There is a very special place in God’s heart for us sinners, and I am no better than anyone else. This Paschal Triduum, I was beautifully reminded of how good and merciful God is.
Welcome to article 26 of a weekly series on the formation journey of Br. Josh, MIC, a second-year seminarian at the Marian House of Studies in Steubenville, Ohio. It is the continuation of Br. Josh's previous column, "Novice Notes."
By Br. Josh, MIC
This year’s Paschal Triduum was eventful.
I spent most of the liturgies with the group I’ve been accompanying through the Rite of Christian Initiation (RCIA). I’d been exhausted and sick for two weeks, so I missed a couple of meetings.
When I sat in the pew behind “my people” at Holy Family Parish, Matt, the husband of Meghan who is entering the Church, noticed me first and greeted me warmly with a fist bump. Later in the service, a convert named Ben who is joining the Church became aware of my presence and, even though he was two pews ahead of me, he reached all the way across the gap to shake my hand. That really touched me.
Holy Saturday
On Holy Saturday, I did the longest pre-marathon run in my training program, 20 miles of running. Because I also did fast-walking while drinking water and eating bananas or electrolyte pills, my total distance was about 21.1 miles.
I did spiritual reading and “extra” meditation for the first 5.5 miles (our half hour meditation was in common that day), and for the rest of the distance, I studied exam notes. Three exams were coming up throughout the next week; it is a definite gift to be able to study while running!
It was fitting, to me, that the longest training run in my program happened to fall on Holy Saturday because Our Lady’s faith and sorrow are a key part of what we remember on that day, while Jesus was in the tomb.
The intention that I’m offering up for all the unpleasantness in my runs happens to be, “The glorification of our Lady in her sorrows, to be united with her in these virtues, for her intentions to be fulfilled and her greatest happiness to be realized on Earth.” Therefore, there seemed to me a particular blessing that the longest training run was on Holy Saturday.
When I finished the run, cleaned up and got back upstairs to my room, I turned on the computer to check what time I needed to be at Holy Family that evening. The image splayed across the desktop was of a man in black clothes running and leaping into the air, arms stretched out, in the direction of the sea.
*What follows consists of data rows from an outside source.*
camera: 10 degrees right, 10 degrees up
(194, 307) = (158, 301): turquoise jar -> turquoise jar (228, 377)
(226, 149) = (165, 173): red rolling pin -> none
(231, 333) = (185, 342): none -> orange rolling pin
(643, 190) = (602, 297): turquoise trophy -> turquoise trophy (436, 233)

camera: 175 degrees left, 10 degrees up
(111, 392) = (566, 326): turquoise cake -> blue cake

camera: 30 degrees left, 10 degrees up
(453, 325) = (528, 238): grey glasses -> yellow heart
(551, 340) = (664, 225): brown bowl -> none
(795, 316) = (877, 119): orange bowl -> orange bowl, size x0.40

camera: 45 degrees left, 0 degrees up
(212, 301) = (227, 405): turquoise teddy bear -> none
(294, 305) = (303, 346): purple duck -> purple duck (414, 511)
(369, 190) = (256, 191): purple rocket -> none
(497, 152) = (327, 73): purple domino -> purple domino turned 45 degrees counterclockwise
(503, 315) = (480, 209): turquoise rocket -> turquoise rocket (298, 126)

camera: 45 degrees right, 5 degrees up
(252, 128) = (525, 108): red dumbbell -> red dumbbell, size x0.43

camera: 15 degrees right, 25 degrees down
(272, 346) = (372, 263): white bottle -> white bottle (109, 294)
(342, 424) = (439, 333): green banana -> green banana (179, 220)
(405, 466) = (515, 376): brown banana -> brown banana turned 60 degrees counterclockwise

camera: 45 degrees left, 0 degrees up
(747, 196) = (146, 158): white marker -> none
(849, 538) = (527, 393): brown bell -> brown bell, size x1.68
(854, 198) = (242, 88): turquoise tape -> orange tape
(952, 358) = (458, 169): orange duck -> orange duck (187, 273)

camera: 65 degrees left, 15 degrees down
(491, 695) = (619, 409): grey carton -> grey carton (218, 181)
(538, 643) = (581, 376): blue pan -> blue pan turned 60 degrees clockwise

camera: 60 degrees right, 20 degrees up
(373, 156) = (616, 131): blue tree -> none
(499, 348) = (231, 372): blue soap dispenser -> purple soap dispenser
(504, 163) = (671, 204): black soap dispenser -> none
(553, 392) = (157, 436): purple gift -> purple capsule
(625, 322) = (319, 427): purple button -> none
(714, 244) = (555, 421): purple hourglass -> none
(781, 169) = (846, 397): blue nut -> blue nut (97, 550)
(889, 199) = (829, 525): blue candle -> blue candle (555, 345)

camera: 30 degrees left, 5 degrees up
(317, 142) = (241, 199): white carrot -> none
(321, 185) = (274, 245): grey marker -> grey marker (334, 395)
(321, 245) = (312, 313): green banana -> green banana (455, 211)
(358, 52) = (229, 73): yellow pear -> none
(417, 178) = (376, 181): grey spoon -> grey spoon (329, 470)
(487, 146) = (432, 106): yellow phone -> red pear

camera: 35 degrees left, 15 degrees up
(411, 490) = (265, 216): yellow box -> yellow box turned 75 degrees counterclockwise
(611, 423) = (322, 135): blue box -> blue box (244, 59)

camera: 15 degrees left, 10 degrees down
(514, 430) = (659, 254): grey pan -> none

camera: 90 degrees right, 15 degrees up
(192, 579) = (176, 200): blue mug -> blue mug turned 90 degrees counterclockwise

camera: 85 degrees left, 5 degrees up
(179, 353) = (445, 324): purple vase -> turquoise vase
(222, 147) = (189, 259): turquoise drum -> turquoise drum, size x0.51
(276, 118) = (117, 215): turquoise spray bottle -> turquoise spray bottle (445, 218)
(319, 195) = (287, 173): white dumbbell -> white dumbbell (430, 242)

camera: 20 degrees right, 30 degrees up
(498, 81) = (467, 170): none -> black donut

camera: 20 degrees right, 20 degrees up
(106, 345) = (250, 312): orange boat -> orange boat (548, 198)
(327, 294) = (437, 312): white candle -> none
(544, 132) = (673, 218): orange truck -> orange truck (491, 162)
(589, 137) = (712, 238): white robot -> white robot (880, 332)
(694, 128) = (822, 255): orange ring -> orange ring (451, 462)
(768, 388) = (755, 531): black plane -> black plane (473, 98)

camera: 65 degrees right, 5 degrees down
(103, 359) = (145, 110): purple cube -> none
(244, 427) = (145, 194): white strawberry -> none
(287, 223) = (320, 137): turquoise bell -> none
I felt Our Lady sweetly speaking to me of it. Few of my desktop images have running in them, so this felt like a providential affirmation of what I had just finished. Our Lady seemed to be saying, “This is how I see you right now.”
Visualizing Our Lady
There were also tougher and more beautiful meditations for me this Paschal Triduum. On Good Friday, I saw my sins clearly as I read the agonies of our Lord from scripture. I confessed my sins later that day. My sins were venial, but the arguments and conflicts with others hurt Jesus.
As I meditated, on the morning of Holy Saturday, I found myself again with Our Lady. In my mind I was sitting in a relaxed way on the grass, and looking up at me, she said in Italian, “Venga,” which means, “Come.”
I sat near her and she took my hand in hers.
There was sorrow in my heart as I looked into her kind eyes. I said, “Ho causato troppo dolorosa a altri nella mia vita,” which means, “I have caused too much pain to others in my life.”
She clasped my hand tighter and her reply amazed me. “E tu sei ancora piu vicino a me.” “And you are even closer to me.”
Divine Mercy
Her words reminded me of the Divine Mercy message, how our sins give us a yet greater right to God’s mercy. Rather than being a mere obstacle, our sins can catapult us even closer to God’s goodness as we receive His mercy.
There is a very special place in God’s heart for us sinners, and I am no better than anyone else. This Paschal Triduum, I was beautifully reminded of how good and merciful God is.